There was a heartening story in the Leicester Mercury a few days ago. Journalist David MacLean praised Lynn Wyeth, Leicester City Council’s Head of Information Governance for her promotion of transparency (and her assistance in giving him “countless stories over the past two years”). The article illustrates how, when it comes to the Freedom of Information Act 2000 (FOIA), a relationship of mutual respect and openness between a public authority and the media can help both sides.
Contrast this with an item on Newbury Today’s site this morning. This is a follow-up to a recent series of FOIA requests made to police forces around the country. It appears that the Press Association asked for information relating to thefts of police property. I don’t know exactly what the request said (I don’t have a Press Association log-in, and the main release is unclear) and it has been variously reported as being specifically about thefts from police stations or simply thefts in general from the police (I rather suspect it was the latter, but if anyone can clarify this, I’d be most appreciative).
The Daily Mail highlighted that Thames Valley Police (TVP), with 90 incidents, “tops the list of crime-hit forces”. No public authority likes to be “top” of any of these type of lists, and the Newbury Today article shows TVP hitting back
…force spokesman Craig Evry…explained that the majority of the thefts took place from “trap cars” and added: “Thames Valley Police is one of several forces to use ‘trap houses’ and ‘trap vehicles.’ These are used in areas which police believe are being targeted by burglars or thieves.“When criminals break in, they could be recorded by cameras or any property taken may be remote tagged or marked with ultraviolet inks allowing police to quickly track it down.
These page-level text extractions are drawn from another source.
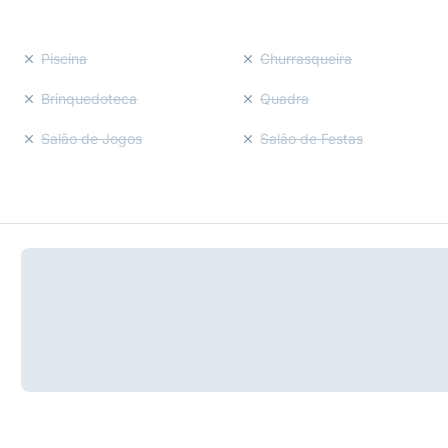
Piscina
Churrasqueira
Brinquedoteca
Quadra
Salão de Jogos
Salão de Festas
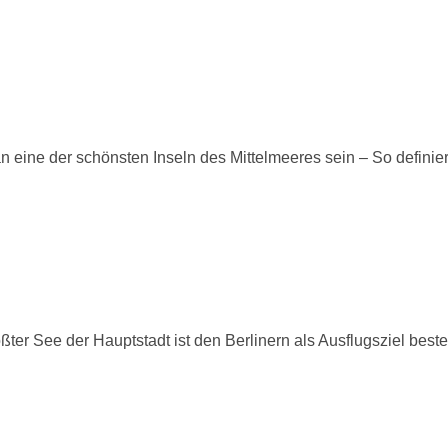
ine der schönsten Inseln des Mittelmeeres sein – So definier
r See der Hauptstadt ist den Berlinern als Ausflugsziel best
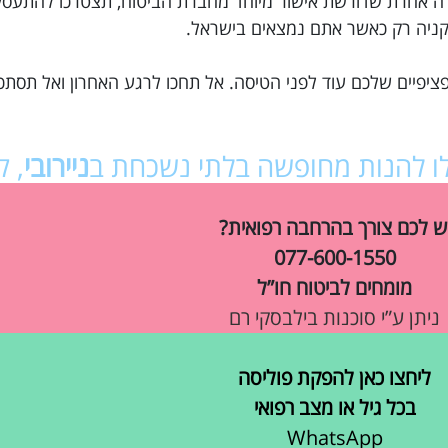
בלה אחרת שדורשת אישור מיוחד מחברת הביטוח, תצטרכו להתע
לקניה רק כאשר אתם נמצאים בישראל.
ציפיים שלכם עוד לפני הטיסה. אל תחכו לרגע האחרון ואל תסתכ
כלו להנות מחופשה בלתי נשכחת ב
ניירובי
, ק
ש לכם צורך בהרחבה רפואית?
077-600-1550
מומחים לביטוח חו”ל
ניתן ע”י סוכנות בילבסקי רם
ליחצו כאן להפקת פוליסה
בכל גיל או מצב רפואי
WhatsApp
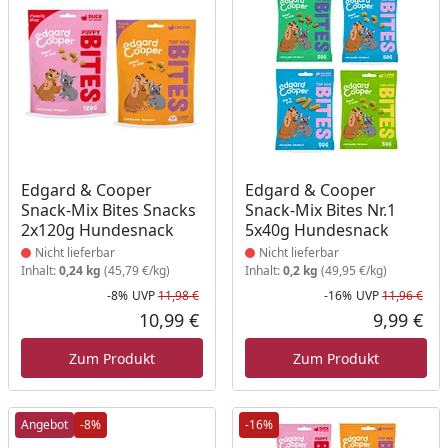
Produkt nicht lieferbar
Produkt nicht lieferbar
Edgard & Cooper
Edgard & Cooper
Snack-Mix Bites Snacks
Snack-Mix Bites Nr.1
2x120g Hundesnack
5x40g Hundesnack
Nicht lieferbar
Nicht lieferbar
Inhalt:
0,24 kg
(45,79 €/kg)
Inhalt:
0,2 kg
(49,95 €/kg)
-8%
UVP
11,98 €
-16%
UVP
11,96 €
Rabatt in Prozent
Ursprünglicher Preis
Rab
Urs
10,99 €
9,99 €
Aktueller Preis
Akt
Zum Produkt
Zum Produkt
Angebot
-8%
-16%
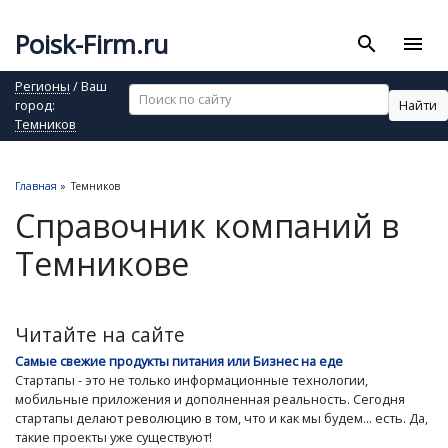
Poisk-Firm.ru
search
menu
Регионы
/ Ваш
Найти
город:
Темников
Главная
»
Темников
Справочник компаний в
Темникове
Читайте на сайте
Самые свежие продукты питания или Бизнес на еде
Стартапы - это не только информационные технологии,
мобильные приложения и дополненная реальность. Сегодня
стартапы делают революцию в том, что и как мы будем... есть. Да,
такие проекты уже существуют!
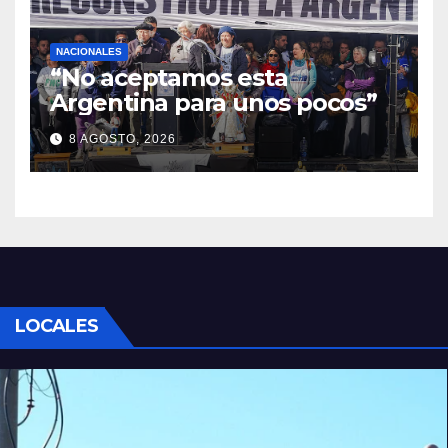
NACIONALES
“No aceptamos esta
Argentina para unos pocos”
8 AGOSTO, 2026
LOCALES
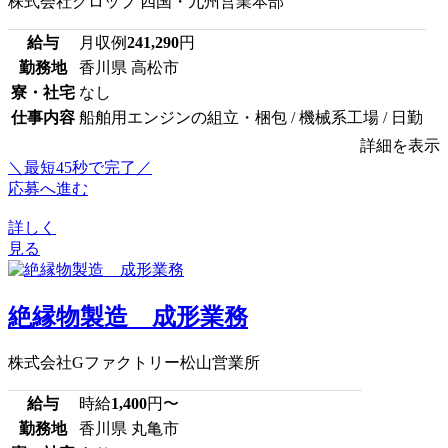
株式会社グロップ 四国・九州営業本部
給与
月収例
241,290
円
勤務地
香川県 高松市
寮・社宅
なし
仕事内容
船舶用エンジンの組立・梱包 / 機械系工場 / 日勤
詳細を表示
＼最短45秒で完了／
応募へ進む
詳しく
見る
絶縁物製造 成形業務
株式会社Gファクトリー松山営業所
給与
時給
1,400
円〜
勤務地
香川県 丸亀市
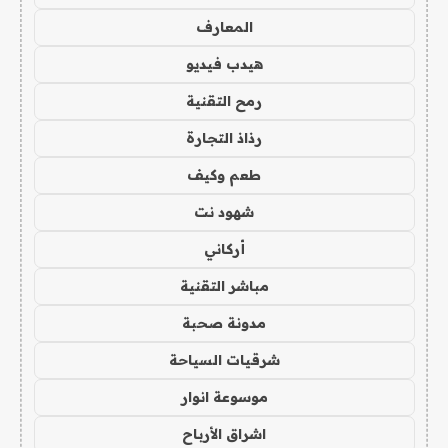
المعارف
هيدب فيديو
رمح التقنية
رذاذ التجارة
طعم وكيف
شهود نت
أركاني
مباشر التقنية
مدونة صحبة
شرقيات السياحة
موسوعة انوار
اشراق الأرباح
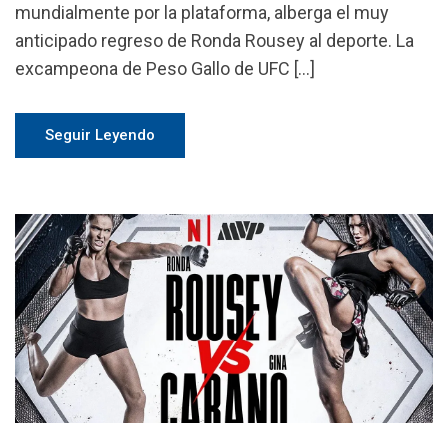
mundialmente por la plataforma, alberga el muy
anticipado regreso de Ronda Rousey al deporte. La
excampeona de Peso Gallo de UFC […]
Seguir Leyendo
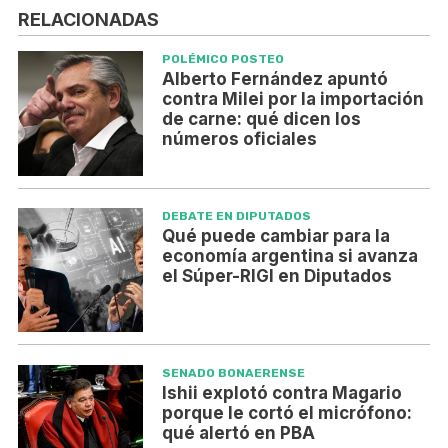
RELACIONADAS
POLÉMICO POSTEO
Alberto Fernández apuntó
contra Milei por la importación
de carne: qué dicen los
números oficiales
DEBATE EN DIPUTADOS
Qué puede cambiar para la
economía argentina si avanza
el Súper-RIGI en Diputados
SENADO BONAERENSE
Ishii explotó contra Magario
porque le cortó el micrófono:
qué alertó en PBA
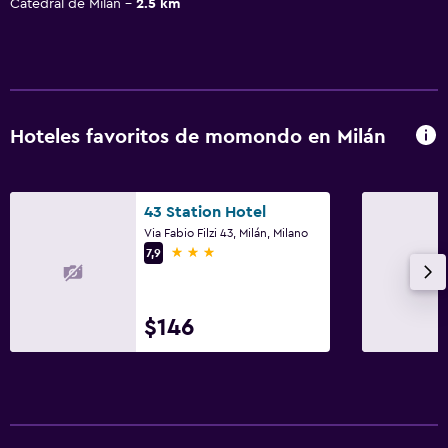
Catedral de Milán
2.5 km
Hoteles favoritos de momondo en Milán
43 Station Hotel
Via Fabio Filzi 43, Milán, Milano
3 estrellas
7,9
$146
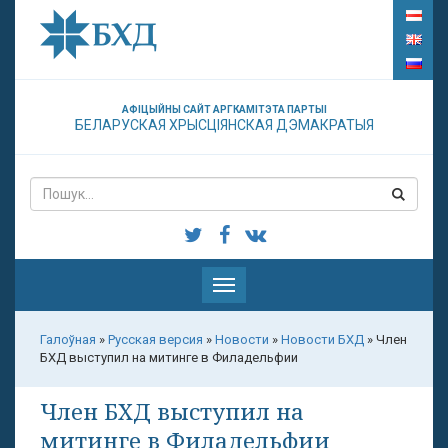
АФІЦЫЙНЫ САЙТ АРГКАМІТЭТА ПАРТЫІ
БЕЛАРУСКАЯ ХРЫСЦІЯНСКАЯ ДЭМАКРАТЫЯ
Паказаць
меню
Галоўная
»
Русская версия
»
Новости
»
Новости БХД
»
Член
БХД выступил на митинге в Филадельфии
Член БХД выступил на
митинге в Филадельфии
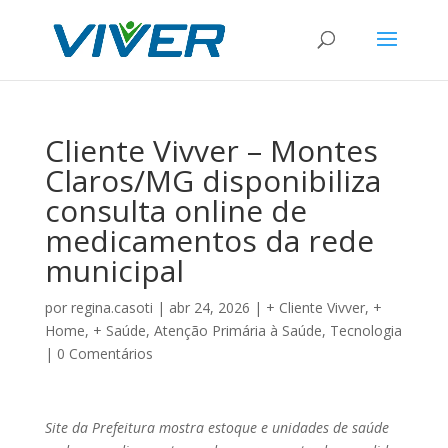
Cliente Vivver – Montes
Claros/MG disponibiliza
consulta online de
medicamentos da rede
municipal
por
regina.casoti
|
abr 24, 2026
|
+ Cliente Vivver
,
+
Home
,
+ Saúde
,
Atenção Primária à Saúde
,
Tecnologia
|
0 Comentários
Site da Prefeitura mostra estoque e unidades de saúde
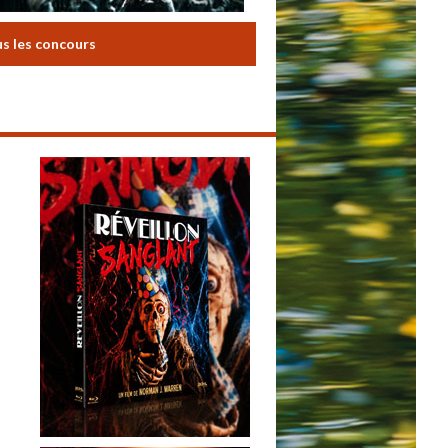
us les concours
It’s a useful criminal reduction and evidence tool and criminals should realise that the home or vehicle they’re breaking into might be covered by hidden cameras. Hopefully using this technology might make them think twice about committing a crime.”
One initially wonders, why didn’t they say that in the first place? Well, they say they did:
The FoI response included the caveat: “Please note that of the above thefts recorded, all but six involved ‘trap vehicles’ deployed specifically to be targeted by offenders.”
Mr Evry said: “They simply misinterpreted the data.”
Most, if not all, FOI officers have been here. A request is received for “All the information on X”. Now, you hold this information, but, taken in isolation, it might be misinterpreted, so you add an explanation, or a disclaimer. However, for whatever reason, the disclaimer is lost in the bustle of preparing a story for print, and suddenly your nuanced explanation of the information is lost, and you are being lambasted in the press.
In fairness to the Press Association, it seems that the background details to their original story might have included TVP’s disclaimer. For instance, the Oxford Mail, writing three days before the Daily Mail, referred to it in their article. So maybe the fault is only with those media organisations who misinterpreted, or chose to misrepresent, the Press Association material. Nonetheless (and I can speak from bitter experience here) journalists may want to ask themselves whether the helpfulness of FOI officers might be inversely related to the likelihood of their getting shafted as a result of that helpfulness.
2 responses to “Shaft? You’re damn right”
I like journalists but I couldn’t eat a whole one.
It seems like it could be kind of embarassing if police are getting robbed, but even worse if their hidden camera shows an inside theft. We need to make sure that we pay police enough to lead an example either way.